In questo bordello a cielo aperto, sigillato dalla Finanza e subito meta di pellegrinaggio dei vorrei ma non posso ma mi selfo lo stesso, si accalcavano, tra gli altri parecchi campioni dell’informazione un po’ disattenta, che, dopo essersele fatte sfondare, stanno attualmente a chiappe strette per la paura che trapeli ciò che fino a ieri esibivano con superba tracotanza, siccome loro erano loro e voi…

Temono il solito onnipresente Corona, lisciato, esaltato, ma quello quando gli fa comodo non conosce più amici e nemici, per uno scooppetto in più si vende la madre, il figlio, la fidanzata e il fidanzato.

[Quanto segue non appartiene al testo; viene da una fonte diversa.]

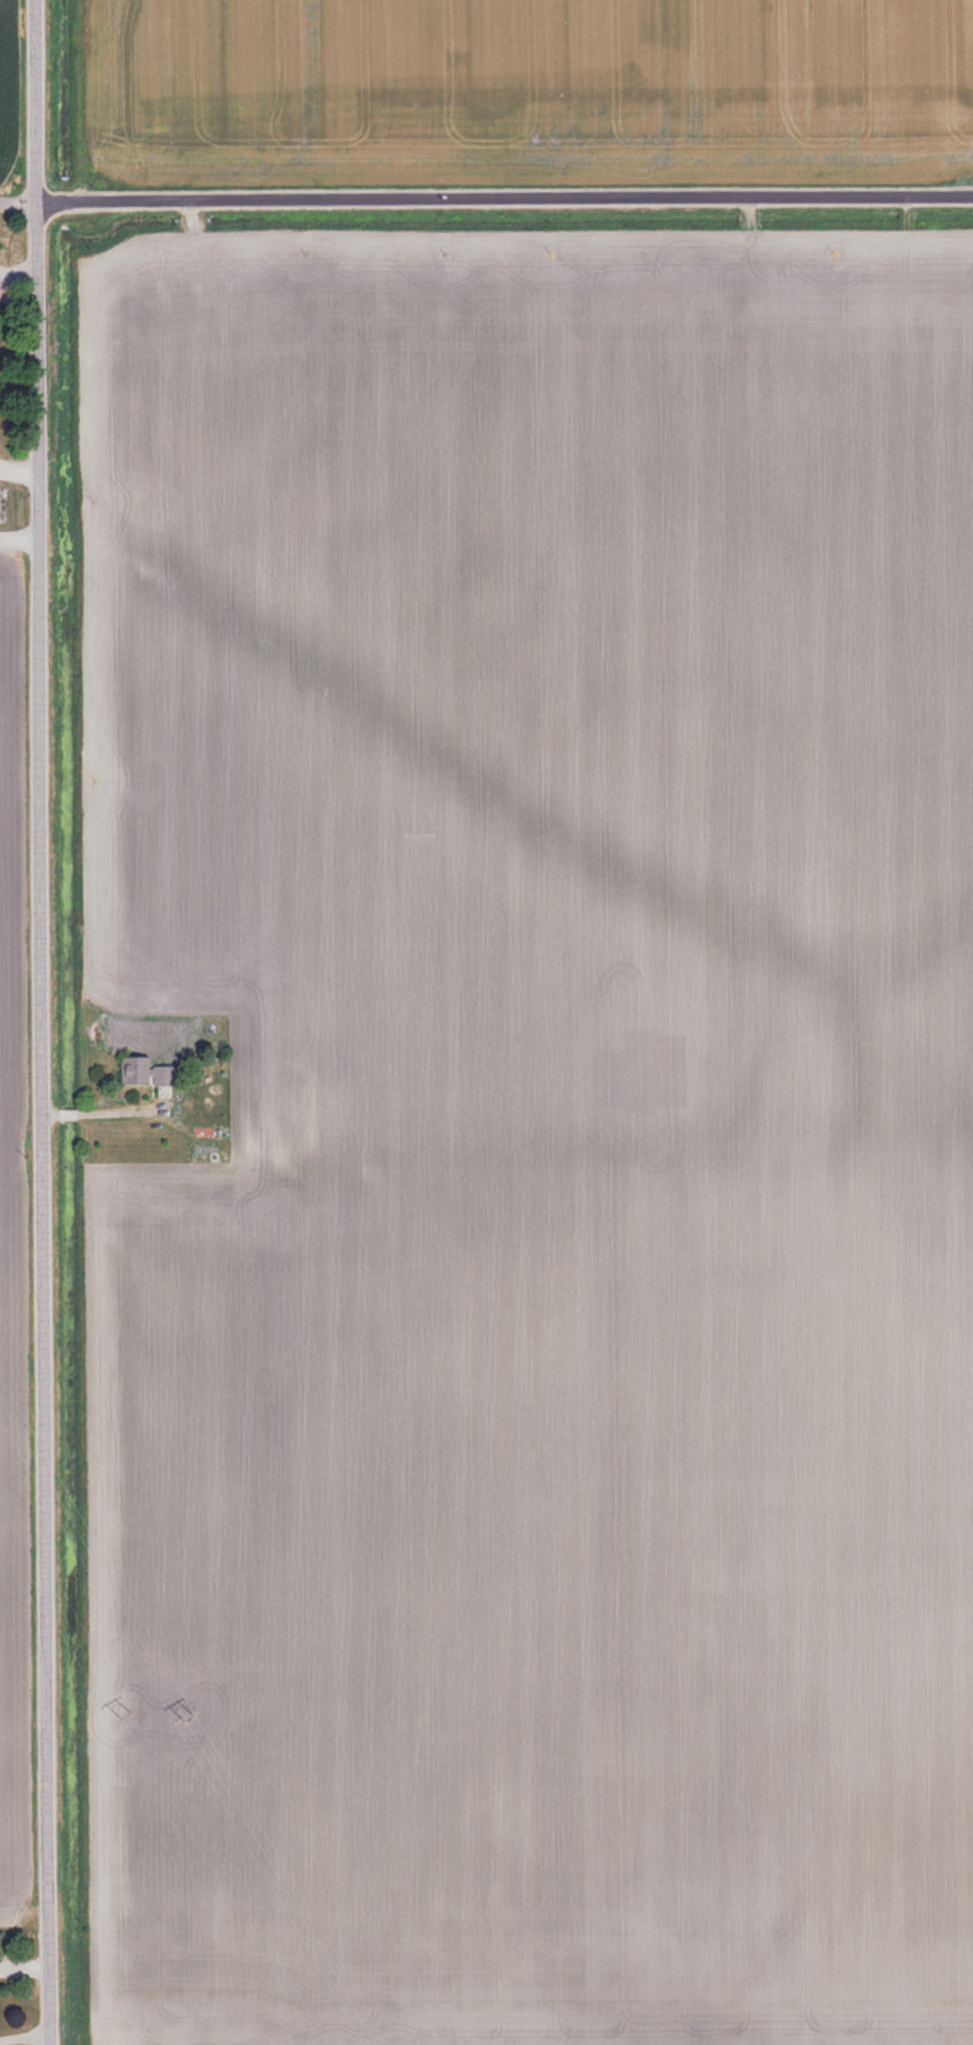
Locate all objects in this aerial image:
road: (508, 203)
road: (22, 209)
road: (49, 1022)
building: (143, 1071)
power tower: (185, 1713)
power tower: (122, 1729)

In questa terra promessa della libera informazione che sta dietro la Stazione Centrale si consumavano faccende che vanno dal riciclaggio al racket, dalla prostituzione allo spaccio al consumo di droghe al giro mafioso calabro e balcanico: potevano mancare, in ruolo di aficionados, quelli che fanno da garanzia, da presidio democratico, i giornalisti dediti alla verità, nient’altro che la verità, senza guardare in faccia nessuno (per il culo si fa un’eccezione)? Sarà che lì dentro era il regno di quelle che si riverginavano tra una pippata e l’altra: questione di feeling, di attitudini.

A proposito: il Lacerenza, secondo riscontri investigativi, pare avesse avviato alla professione antica, ma sempre in voga, anche una fidanzata ancor minorenne, perché quando c’è il talento va sviluppato per tempo. Qui vigevano pratiche spericolate, di grande livello tecnico, quali “spingere la coca col naso su per il culo delle escort” e farsi pisciare addosso pagandoci pure tremila euro. Anche in questo caso, per certi colleghi, si fa per dire, si direbbe questione di coincidenze esoteriche, di sincronicità junghiane.

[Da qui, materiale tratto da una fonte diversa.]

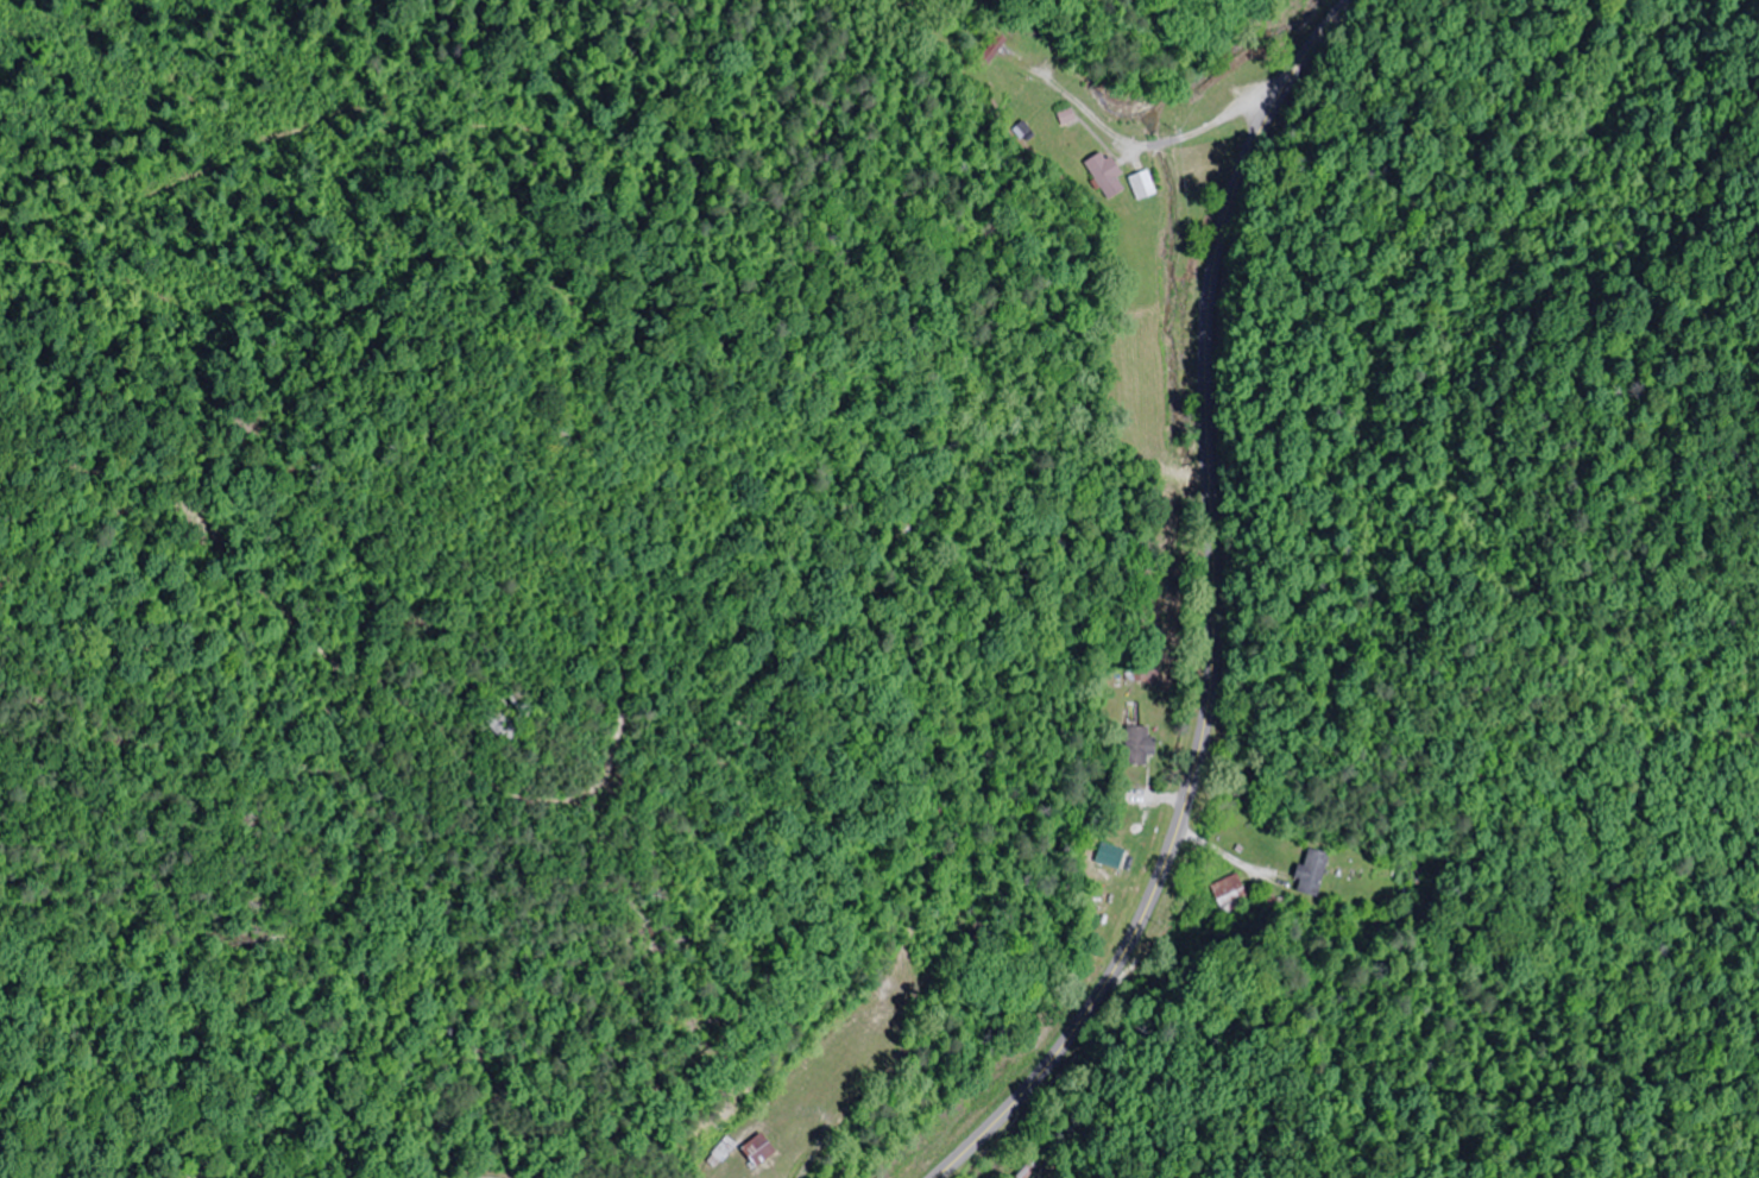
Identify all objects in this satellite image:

Sicché non pare poi così surreale la querelle tra poveri amanti, campioni dell’informazione d’inchiesta, che si rinfacciano l’esposizione del “Ginto”, hai cominciato tu no prima tu. Hanno cominciato tutti, e probabilmente i due ex si ritroveranno chez Wanna appena il locale riapre.

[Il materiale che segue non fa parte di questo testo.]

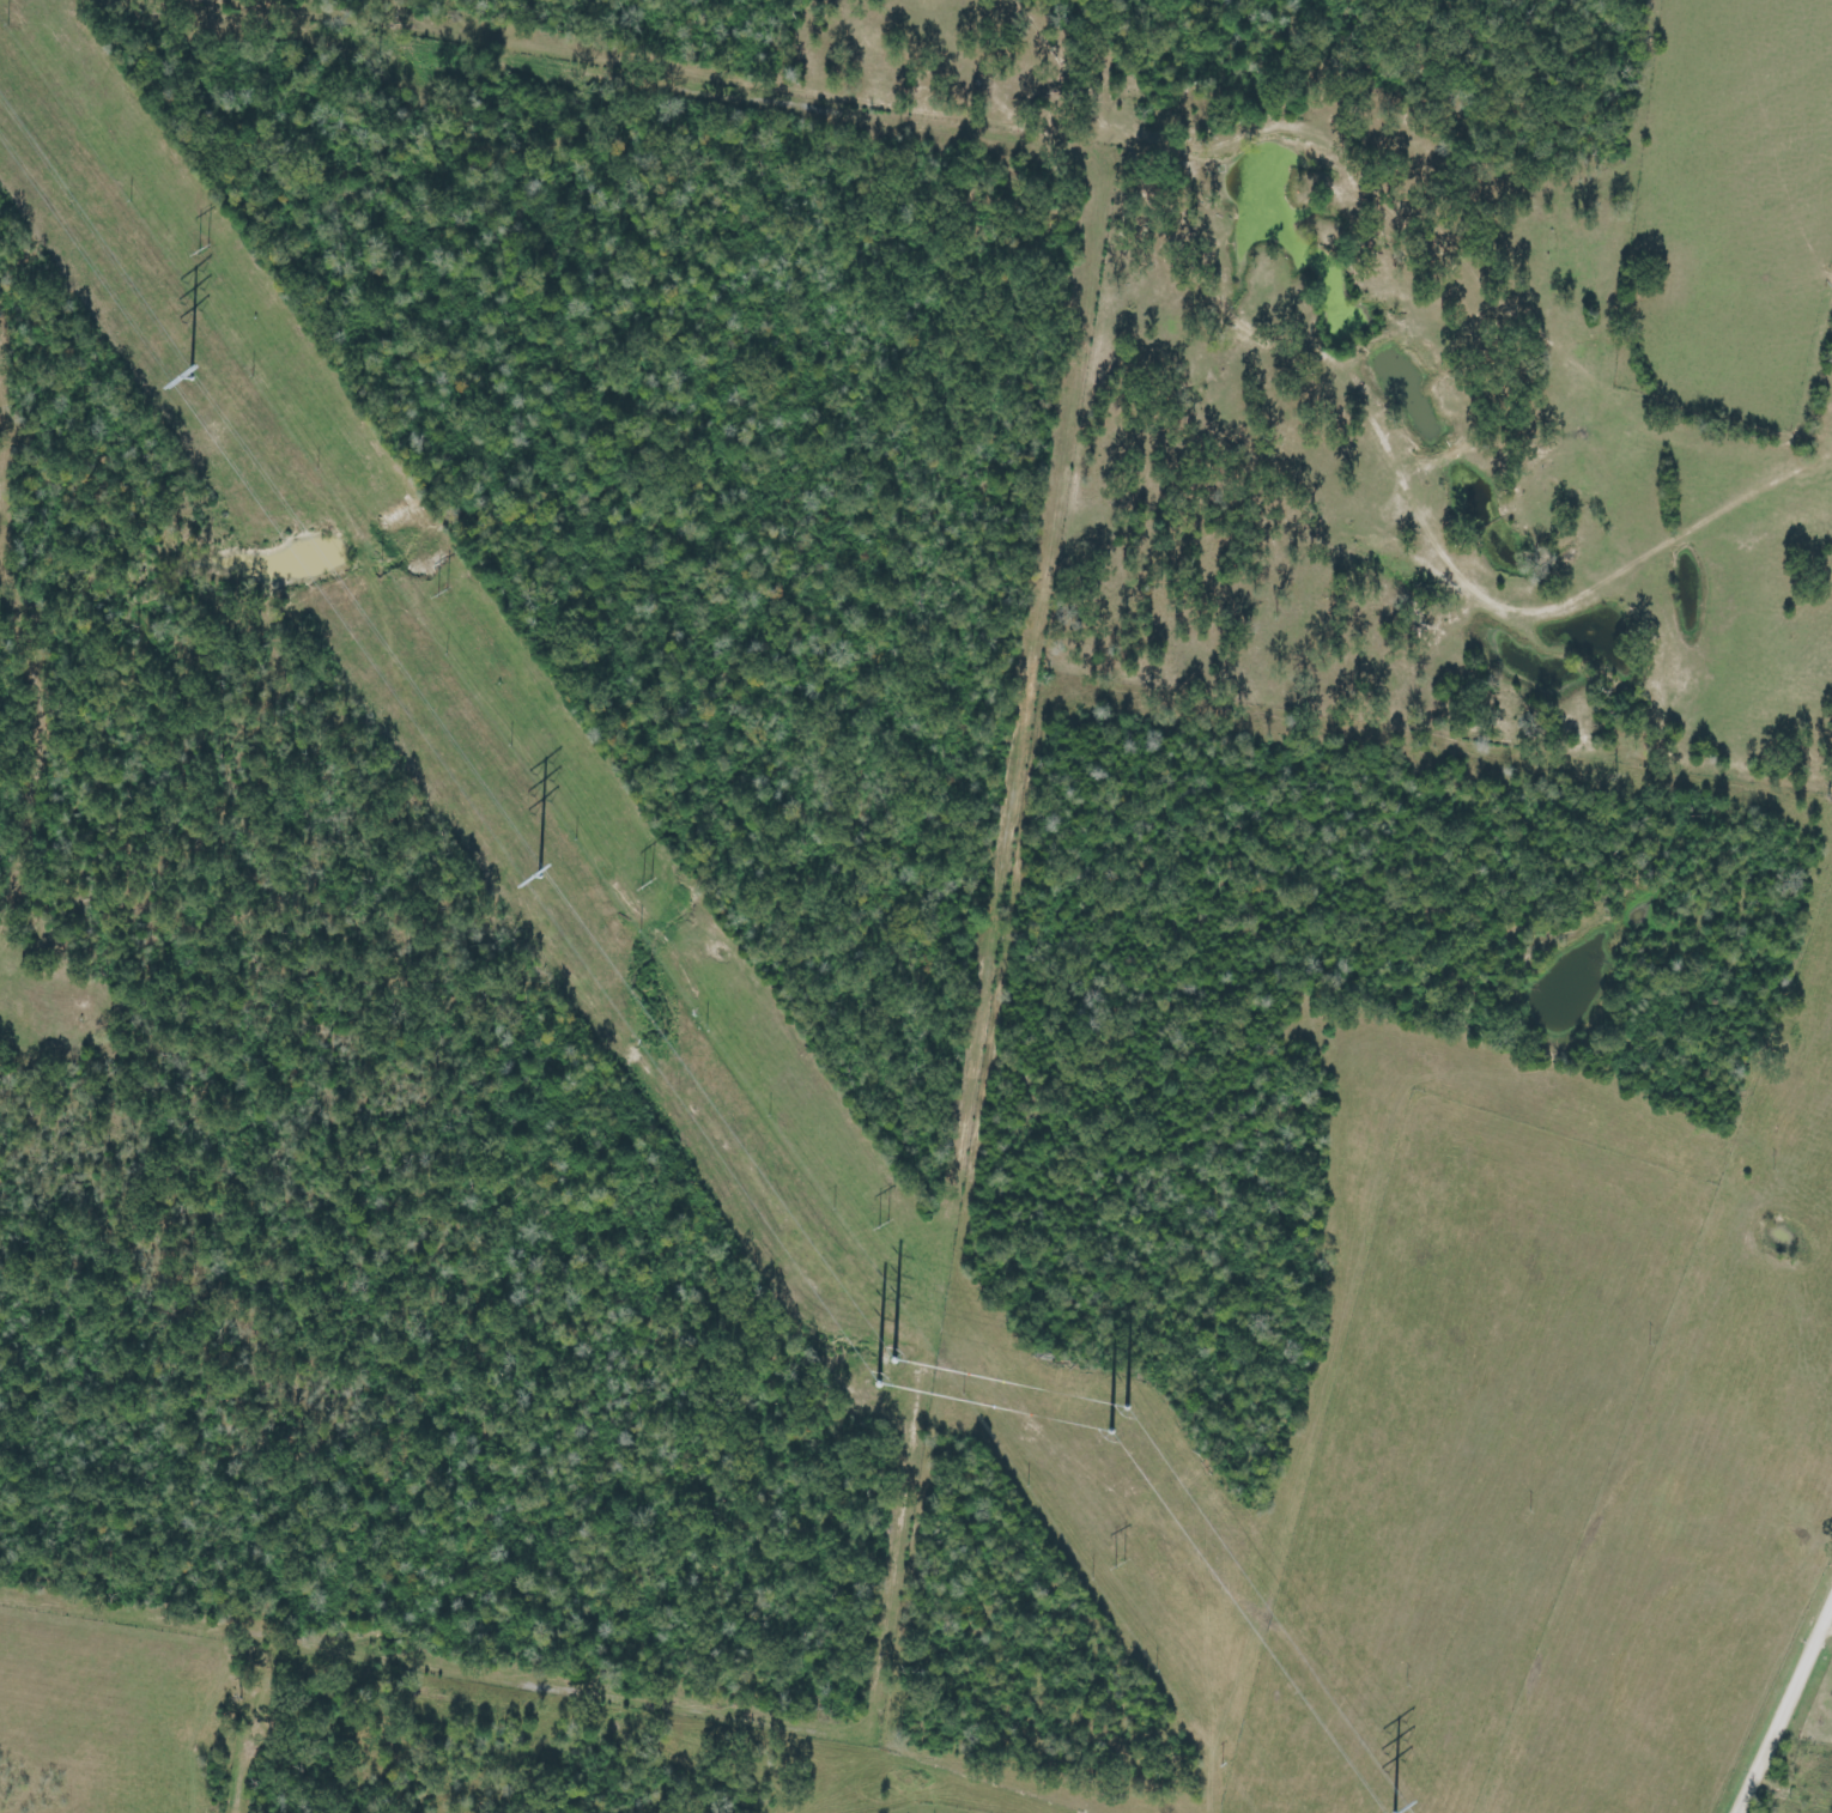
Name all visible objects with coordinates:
power tower: (201, 249)
power tower: (189, 371)
power tower: (441, 592)
power tower: (538, 866)
power tower: (642, 881)
power tower: (877, 1227)
power tower: (882, 1361)
power tower: (1115, 1408)
power tower: (1120, 1562)
road: (1788, 1719)
power tower: (1392, 1805)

Dagospia, come dire il pulpito più alto, così risolve la faccenda: così fan tutti e tutti fanno bene così. Per dire che queste sono le cose che tirano, bando ai moralismi. Dagospia parla di coda di paglia e di miseria giornalistica, ma solo per denunciare l’ipocrisia: meglio fare come chi partecipa alla festa e non si vergogna, in quella sorta di Grande Bellezza che è il lerciume consacrato. Così fan tutti significa che la mutazione dell’informazione da cinghia di trasmissione bene o male democratica a strumento del liberismo autoritario e malavitoso è compiuta ovvero tutti sono pronti a partecipare alla festa nella più totale irresponsabilità e nello sprofondo qualitativo abissale cioè, come diceva Wanna Marchi in persona, “i coglioni vanno inculati”.

Ma una società, e in essa l’informazione, può reggersi su simili lezioni di vita?